This Feta Cranberry Chickpeas with Lemon Vinaigrette is a vibrant and refreshing salad that combines protein-rich chickpeas, tangy feta, sweet cranberries, and a bright lemon vinaigrette. Quick to prepare, healthy, and bursting with flavor, this salad is perfect for a light lunch or as a side dish to any meal.


Ingredients

2 cans (15 oz each) chickpeas, drained and rinsed

½ cup dried cranberries

1 cup crumbled feta cheese

¼ cup thinly sliced red onion

¼ cup chopped fresh parsley

Lemon Vinaigrette:

Juice of 1 large lemon (about 3 tablespoons)

2 tablespoons extra-virgin olive oil

1 teaspoon Dijon mustard

1 teaspoon honey or maple syrup

Salt and freshly ground pepper, to taste


Instructions

In a large bowl, combine the chickpeas, dried cranberries, crumbled feta, sliced red onion, and chopped parsley.

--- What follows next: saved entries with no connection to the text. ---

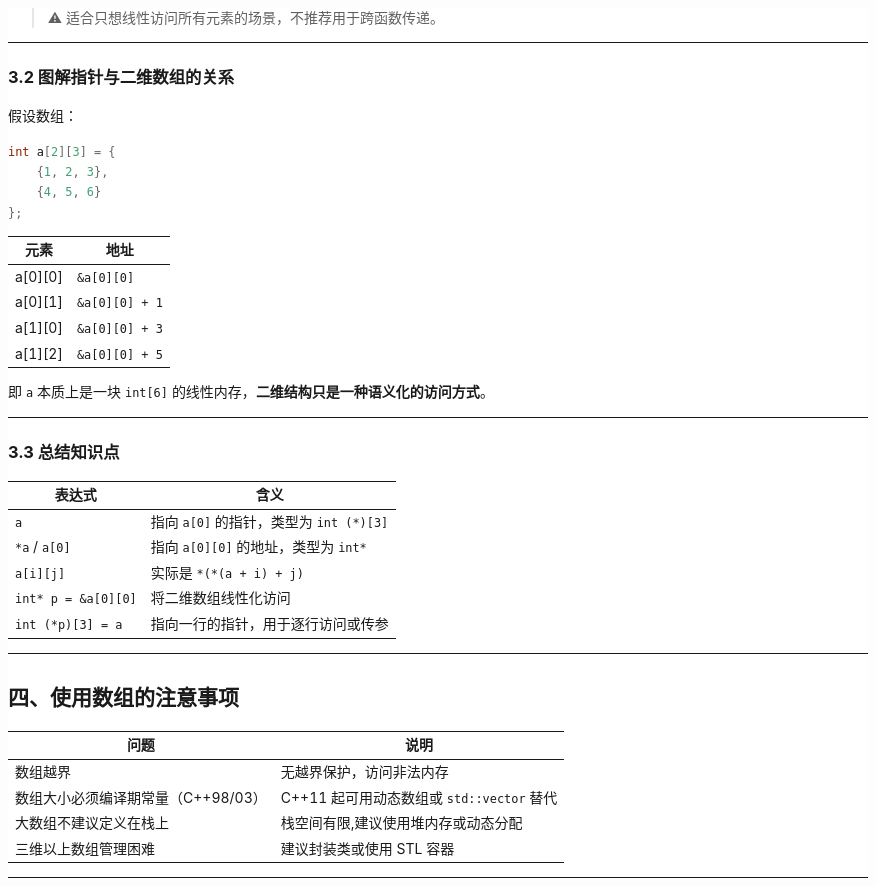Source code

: > ⚠️ 适合只想线性访问所有元素的场景，不推荐用于跨函数传递。

---

### 3.2 图解指针与二维数组的关系

假设数组：

```cpp
int a[2][3] = {
    {1, 2, 3},
    {4, 5, 6}
};
```

| 元素        | 地址             |
| --------- | -------------- |
| a\[0]\[0] | `&a[0][0]`     |
| a\[0]\[1] | `&a[0][0] + 1` |
| a\[1]\[0] | `&a[0][0] + 3` |
| a\[1]\[2] | `&a[0][0] + 5` |

即 `a` 本质上是一块 `int[6]` 的线性内存，**二维结构只是一种语义化的访问方式**。

---

### 3.3 总结知识点

| 表达式                 | 含义                             |
| ------------------- | ------------------------------ |
| `a`                 | 指向 `a[0]` 的指针，类型为 `int (*)[3]` |
| `*a` / `a[0]`       | 指向 `a[0][0]` 的地址，类型为 `int*`    |
| `a[i][j]`           | 实际是 `*(*(a + i) + j)`          |
| `int* p = &a[0][0]` | 将二维数组线性化访问                     |
| `int (*p)[3] = a`   | 指向一行的指针，用于逐行访问或传参              |

---

## 四、使用数组的注意事项

| 问题                    | 说明                              |
| --------------------- | ------------------------------- |
| 数组越界                  | 无越界保护，访问非法内存                    |
| 数组大小必须编译期常量（C++98/03） | C++11 起可用动态数组或 `std::vector` 替代 |
| 大数组不建议定义在栈上 | 栈空间有限,建议使用堆内存或动态分配 |
| 三维以上数组管理困难            | 建议封装类或使用 STL 容器                 |

---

In a small bowl or jar, whisk together the lemon juice, olive oil, Dijon mustard, honey, salt, and pepper until smooth and emulsified.

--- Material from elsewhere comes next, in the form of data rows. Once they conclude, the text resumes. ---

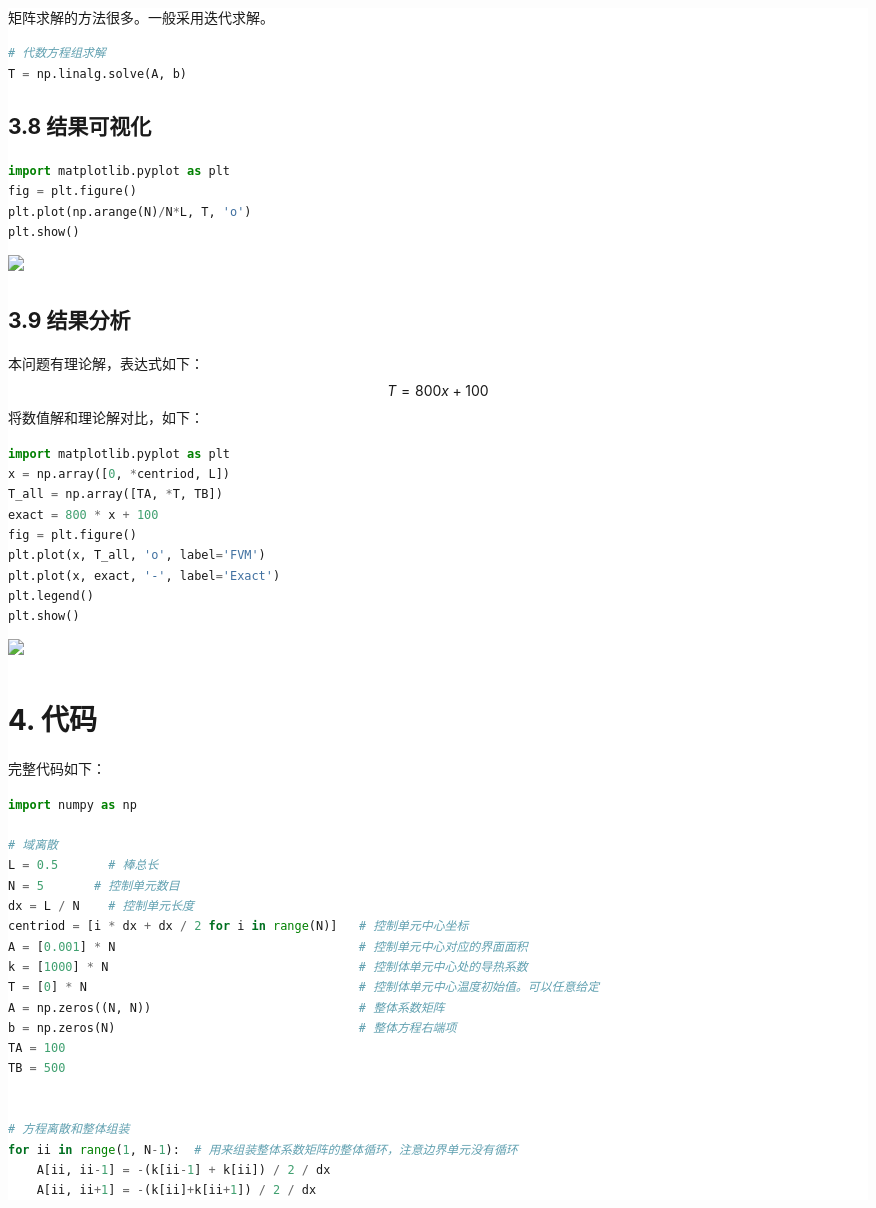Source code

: 矩阵求解的方法很多。一般采用迭代求解。

```python
# 代数方程组求解
T = np.linalg.solve(A, b)
```

## 3.8 结果可视化

```python
import matplotlib.pyplot as plt
fig = plt.figure()
plt.plot(np.arange(N)/N*L, T, 'o')
plt.show()
```

![](/home/mx/fvm/img/000/p5.png)

## 3.9 结果分析

本问题有理论解，表达式如下：
$$
T=800x+100
$$
将数值解和理论解对比，如下：

```python
import matplotlib.pyplot as plt
x = np.array([0, *centriod, L])
T_all = np.array([TA, *T, TB])
exact = 800 * x + 100
fig = plt.figure()
plt.plot(x, T_all, 'o', label='FVM')
plt.plot(x, exact, '-', label='Exact')
plt.legend()
plt.show()
```

![](/home/mx/fvm/img/000/p6.png)

# 4. 代码

完整代码如下：

```python
import numpy as np

# 域离散
L = 0.5       # 棒总长
N = 5       # 控制单元数目
dx = L / N    # 控制单元长度
centriod = [i * dx + dx / 2 for i in range(N)]   # 控制单元中心坐标
A = [0.001] * N                                  # 控制单元中心对应的界面面积
k = [1000] * N                                   # 控制体单元中心处的导热系数
T = [0] * N                                      # 控制体单元中心温度初始值。可以任意给定
A = np.zeros((N, N))                             # 整体系数矩阵
b = np.zeros(N)                                  # 整体方程右端项
TA = 100
TB = 500


# 方程离散和整体组装
for ii in range(1, N-1):  # 用来组装整体系数矩阵的整体循环，注意边界单元没有循环
    A[ii, ii-1] = -(k[ii-1] + k[ii]) / 2 / dx
    A[ii, ii+1] = -(k[ii]+k[ii+1]) / 2 / dx
```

Pour the lemon vinaigrette over the chickpea mixture and gently toss to coat evenly.

Taste the salad and adjust the seasoning if needed—add more lemon juice for brightness or extra salt and pepper to enhance the flavors.

Let the salad sit for about 10 minutes before serving to allow the flavors to meld together.


Notes

Add toasted nuts (like almonds or walnuts) for extra crunch.

Throw in some greens such as spinach, arugula, or kale for added nutrition and vibrancy.

Swap dried cranberries for dried apricots or raisins for a different flavor.

For a more savory twist, add chopped olives or sun-dried tomatoes.